Question

Three equal charges, 2.0 × 10⁻⁶ C each, are held at the three corners of an equilateral triangle of side 5 cm. Find the Coulomb force experienced by one of the charges due to the other two.

Answer 1

Since all the charges are of equal magnitude, the force on the charge at A due to the charges at B and C will be of equal magnitude. (As shown in the figure)

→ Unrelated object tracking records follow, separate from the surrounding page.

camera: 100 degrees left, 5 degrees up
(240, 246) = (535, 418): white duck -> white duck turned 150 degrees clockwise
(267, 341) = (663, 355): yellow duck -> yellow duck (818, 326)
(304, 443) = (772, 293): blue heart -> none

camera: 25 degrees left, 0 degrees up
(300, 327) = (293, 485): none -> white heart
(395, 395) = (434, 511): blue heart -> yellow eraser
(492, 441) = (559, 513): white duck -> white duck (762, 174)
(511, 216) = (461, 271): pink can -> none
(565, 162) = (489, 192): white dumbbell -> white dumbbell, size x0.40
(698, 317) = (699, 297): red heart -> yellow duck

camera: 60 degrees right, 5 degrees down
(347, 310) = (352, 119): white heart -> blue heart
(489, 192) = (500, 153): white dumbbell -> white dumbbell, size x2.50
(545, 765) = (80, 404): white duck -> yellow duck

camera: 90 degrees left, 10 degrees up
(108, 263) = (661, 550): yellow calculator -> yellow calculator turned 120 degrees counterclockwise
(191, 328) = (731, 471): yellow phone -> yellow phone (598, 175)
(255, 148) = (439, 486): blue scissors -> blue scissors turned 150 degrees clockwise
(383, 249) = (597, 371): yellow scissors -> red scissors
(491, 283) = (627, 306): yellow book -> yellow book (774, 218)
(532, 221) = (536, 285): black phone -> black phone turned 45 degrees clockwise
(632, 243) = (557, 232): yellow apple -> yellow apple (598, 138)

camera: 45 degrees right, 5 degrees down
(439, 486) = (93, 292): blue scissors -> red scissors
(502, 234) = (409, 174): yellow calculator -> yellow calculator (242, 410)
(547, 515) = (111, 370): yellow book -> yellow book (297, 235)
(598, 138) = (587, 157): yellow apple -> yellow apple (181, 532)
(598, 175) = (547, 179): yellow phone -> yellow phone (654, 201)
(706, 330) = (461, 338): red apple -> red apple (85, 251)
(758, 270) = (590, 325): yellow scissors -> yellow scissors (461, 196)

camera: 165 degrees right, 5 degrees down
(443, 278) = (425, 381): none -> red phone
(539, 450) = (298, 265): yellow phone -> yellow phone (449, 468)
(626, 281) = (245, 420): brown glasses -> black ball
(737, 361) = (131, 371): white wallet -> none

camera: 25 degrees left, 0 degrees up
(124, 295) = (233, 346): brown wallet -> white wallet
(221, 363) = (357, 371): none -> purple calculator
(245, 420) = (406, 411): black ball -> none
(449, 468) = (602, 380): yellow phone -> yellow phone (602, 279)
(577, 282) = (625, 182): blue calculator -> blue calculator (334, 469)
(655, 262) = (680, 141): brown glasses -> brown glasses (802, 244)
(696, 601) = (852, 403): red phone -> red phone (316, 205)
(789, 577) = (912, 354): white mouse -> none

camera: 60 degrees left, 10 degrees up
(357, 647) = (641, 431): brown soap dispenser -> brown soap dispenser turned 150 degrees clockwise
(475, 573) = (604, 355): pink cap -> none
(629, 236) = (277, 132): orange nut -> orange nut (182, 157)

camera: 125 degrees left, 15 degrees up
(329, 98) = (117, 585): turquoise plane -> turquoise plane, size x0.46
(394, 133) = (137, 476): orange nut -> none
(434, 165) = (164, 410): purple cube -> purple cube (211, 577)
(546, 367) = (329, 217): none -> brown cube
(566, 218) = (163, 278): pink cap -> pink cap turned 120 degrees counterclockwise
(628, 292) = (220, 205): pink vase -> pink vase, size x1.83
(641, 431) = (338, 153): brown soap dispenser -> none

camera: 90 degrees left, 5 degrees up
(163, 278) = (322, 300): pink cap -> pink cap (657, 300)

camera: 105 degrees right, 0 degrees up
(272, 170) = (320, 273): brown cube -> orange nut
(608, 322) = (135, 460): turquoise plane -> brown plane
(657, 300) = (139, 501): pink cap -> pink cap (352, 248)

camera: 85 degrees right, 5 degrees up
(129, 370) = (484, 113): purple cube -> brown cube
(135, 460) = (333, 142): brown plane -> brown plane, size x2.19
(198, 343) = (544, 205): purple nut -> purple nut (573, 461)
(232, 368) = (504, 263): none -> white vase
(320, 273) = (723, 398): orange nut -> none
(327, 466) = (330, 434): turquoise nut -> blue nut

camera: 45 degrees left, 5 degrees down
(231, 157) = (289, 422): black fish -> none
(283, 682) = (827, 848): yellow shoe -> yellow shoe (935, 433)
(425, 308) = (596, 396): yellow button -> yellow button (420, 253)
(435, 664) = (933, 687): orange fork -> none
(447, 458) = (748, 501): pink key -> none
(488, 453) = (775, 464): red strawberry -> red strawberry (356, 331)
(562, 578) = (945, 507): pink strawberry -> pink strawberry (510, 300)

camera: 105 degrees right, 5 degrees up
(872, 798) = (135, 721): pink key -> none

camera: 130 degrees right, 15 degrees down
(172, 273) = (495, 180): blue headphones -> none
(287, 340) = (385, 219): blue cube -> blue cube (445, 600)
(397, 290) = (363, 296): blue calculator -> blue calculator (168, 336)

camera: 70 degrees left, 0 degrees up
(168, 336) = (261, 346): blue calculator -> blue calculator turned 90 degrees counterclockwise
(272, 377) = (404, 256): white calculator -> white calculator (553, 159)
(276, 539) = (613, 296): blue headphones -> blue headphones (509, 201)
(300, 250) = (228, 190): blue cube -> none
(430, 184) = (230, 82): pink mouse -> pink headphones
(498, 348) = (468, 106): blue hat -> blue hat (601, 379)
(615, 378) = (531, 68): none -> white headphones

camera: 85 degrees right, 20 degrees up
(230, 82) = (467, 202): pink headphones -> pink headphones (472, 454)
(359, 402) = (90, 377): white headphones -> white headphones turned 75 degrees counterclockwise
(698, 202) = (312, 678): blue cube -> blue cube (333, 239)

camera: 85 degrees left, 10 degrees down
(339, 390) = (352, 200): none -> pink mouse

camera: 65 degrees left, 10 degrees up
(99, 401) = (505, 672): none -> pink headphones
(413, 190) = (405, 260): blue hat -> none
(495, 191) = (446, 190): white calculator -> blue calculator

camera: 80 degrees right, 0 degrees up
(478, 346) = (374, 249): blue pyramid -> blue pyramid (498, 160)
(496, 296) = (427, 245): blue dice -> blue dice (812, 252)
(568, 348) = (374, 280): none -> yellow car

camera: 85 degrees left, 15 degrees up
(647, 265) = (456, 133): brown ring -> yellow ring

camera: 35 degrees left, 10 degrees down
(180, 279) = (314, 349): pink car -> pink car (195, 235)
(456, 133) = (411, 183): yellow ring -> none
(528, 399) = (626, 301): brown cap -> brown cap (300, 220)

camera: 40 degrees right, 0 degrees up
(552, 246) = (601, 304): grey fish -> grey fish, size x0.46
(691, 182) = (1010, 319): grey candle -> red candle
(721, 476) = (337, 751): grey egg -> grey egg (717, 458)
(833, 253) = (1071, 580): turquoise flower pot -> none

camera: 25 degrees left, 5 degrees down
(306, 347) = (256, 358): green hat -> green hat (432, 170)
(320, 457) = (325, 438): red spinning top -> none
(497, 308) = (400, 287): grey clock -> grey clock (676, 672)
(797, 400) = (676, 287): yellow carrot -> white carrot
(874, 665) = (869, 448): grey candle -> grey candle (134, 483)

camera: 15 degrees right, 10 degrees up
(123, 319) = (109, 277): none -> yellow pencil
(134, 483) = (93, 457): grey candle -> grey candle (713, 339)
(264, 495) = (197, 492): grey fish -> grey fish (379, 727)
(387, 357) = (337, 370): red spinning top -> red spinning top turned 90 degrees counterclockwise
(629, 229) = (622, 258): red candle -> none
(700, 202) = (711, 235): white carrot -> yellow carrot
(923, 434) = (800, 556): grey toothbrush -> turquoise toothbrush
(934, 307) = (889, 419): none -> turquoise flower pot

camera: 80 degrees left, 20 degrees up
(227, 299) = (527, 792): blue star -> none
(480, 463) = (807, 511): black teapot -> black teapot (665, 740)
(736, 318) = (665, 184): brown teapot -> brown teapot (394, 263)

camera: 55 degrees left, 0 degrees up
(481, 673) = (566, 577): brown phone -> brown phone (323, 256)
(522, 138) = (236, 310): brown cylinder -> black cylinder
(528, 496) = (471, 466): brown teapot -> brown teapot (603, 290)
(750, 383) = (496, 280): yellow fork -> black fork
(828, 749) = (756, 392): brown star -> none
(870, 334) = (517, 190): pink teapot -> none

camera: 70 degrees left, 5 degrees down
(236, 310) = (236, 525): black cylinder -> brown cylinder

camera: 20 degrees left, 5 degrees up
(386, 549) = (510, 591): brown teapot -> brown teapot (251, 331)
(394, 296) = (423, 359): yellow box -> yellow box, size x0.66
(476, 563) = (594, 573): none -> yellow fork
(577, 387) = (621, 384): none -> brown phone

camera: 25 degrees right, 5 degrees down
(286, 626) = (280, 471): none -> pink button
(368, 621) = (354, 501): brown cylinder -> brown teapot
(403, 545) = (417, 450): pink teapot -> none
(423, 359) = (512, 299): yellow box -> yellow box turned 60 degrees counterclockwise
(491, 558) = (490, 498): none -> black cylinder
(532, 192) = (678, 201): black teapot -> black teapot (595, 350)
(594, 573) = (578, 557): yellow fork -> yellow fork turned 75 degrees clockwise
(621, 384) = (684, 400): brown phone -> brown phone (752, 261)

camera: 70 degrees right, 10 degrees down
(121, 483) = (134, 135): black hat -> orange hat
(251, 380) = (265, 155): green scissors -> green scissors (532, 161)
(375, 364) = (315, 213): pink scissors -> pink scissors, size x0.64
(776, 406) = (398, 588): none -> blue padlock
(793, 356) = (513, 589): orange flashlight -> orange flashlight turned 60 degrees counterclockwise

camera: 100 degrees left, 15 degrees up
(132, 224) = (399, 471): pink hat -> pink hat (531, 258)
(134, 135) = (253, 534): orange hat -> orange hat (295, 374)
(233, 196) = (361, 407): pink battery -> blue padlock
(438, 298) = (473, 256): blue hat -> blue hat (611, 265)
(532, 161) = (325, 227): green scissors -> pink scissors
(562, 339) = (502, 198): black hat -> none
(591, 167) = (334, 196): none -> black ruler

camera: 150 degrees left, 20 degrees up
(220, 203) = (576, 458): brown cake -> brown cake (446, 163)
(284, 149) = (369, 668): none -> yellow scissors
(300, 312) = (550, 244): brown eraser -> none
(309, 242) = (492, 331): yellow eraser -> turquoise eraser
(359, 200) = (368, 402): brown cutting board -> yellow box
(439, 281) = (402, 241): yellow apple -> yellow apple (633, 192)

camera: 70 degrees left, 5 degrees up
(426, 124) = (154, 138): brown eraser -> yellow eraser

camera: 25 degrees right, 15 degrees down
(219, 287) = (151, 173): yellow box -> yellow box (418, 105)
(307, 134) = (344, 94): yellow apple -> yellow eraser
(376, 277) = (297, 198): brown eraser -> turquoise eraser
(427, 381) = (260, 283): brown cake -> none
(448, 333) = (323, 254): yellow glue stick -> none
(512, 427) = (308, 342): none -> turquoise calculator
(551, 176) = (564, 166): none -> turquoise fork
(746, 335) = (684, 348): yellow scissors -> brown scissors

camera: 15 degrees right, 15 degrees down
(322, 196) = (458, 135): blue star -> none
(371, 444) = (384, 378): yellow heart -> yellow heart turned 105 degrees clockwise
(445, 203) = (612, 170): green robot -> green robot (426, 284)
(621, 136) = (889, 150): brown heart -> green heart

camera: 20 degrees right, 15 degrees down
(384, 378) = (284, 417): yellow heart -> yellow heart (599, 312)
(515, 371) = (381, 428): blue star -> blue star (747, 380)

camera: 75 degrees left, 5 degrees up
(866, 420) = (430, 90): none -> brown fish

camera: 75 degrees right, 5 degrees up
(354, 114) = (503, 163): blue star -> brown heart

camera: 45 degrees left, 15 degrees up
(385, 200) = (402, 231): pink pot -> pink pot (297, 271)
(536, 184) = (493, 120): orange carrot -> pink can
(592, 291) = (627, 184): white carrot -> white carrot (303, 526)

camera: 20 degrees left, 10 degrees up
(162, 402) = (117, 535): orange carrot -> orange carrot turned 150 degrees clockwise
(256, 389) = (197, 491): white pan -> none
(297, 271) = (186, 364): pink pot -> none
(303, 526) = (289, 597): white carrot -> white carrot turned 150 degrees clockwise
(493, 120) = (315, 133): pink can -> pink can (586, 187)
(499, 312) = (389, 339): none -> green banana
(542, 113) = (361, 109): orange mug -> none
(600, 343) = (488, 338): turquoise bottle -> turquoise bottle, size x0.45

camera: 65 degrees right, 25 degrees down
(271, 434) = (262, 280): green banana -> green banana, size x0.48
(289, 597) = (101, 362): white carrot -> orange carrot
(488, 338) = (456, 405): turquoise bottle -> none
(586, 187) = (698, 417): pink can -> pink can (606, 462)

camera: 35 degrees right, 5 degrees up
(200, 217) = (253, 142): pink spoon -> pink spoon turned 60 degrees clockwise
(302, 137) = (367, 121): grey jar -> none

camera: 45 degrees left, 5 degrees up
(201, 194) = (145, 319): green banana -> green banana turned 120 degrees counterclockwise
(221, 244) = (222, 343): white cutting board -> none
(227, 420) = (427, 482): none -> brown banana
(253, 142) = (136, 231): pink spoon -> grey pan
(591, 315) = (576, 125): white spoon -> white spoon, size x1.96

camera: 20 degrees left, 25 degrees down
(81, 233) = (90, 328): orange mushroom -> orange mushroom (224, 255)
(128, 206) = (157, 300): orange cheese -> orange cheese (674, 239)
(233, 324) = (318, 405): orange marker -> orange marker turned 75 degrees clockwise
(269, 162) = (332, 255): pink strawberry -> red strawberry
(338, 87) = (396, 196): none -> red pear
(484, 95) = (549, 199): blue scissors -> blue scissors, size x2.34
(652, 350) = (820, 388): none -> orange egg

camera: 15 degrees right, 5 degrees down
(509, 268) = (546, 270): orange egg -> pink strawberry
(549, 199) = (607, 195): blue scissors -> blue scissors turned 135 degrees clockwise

That is, $F_{\mathrm{BA}}=F_{\mathrm{CA}}=F\left(\mathrm{say}\right)$


The horizontal components of force cancel each other and the net force on the charge at A,
$$\begin{gathered} F\text{'}=F_{\mathrm{BA}}\sin \theta +F_{\mathrm{CA}}\sin \theta \\ \mathrm{F}\text{'}=2F\sin \theta \end{gathered}$$
Given: r = 5 cm =0.05 m
By Coulomb's Law, force,
$F=\frac{1}{4\mathrm{\pi }{\epsilon }_0}\frac{q_1{q}_2}{r^2}$
$$\begin{gathered} F\text{'}=\frac{2\times 9\times {10}^9\times {\left(2\times {10}^{-6}\right)}^2\times {\displaystyle \sin 60°}}{{\left(0.05\right)}^2} \\ F\text{'}=\frac{2\times 9\times {10}^9\times {\left(2\times {10}^{-6}\right)}^2\times {\displaystyle \frac{\sqrt{3}}{2}}}{{\left(0.05\right)}^2} \end{gathered}$$
F' = 24.9 N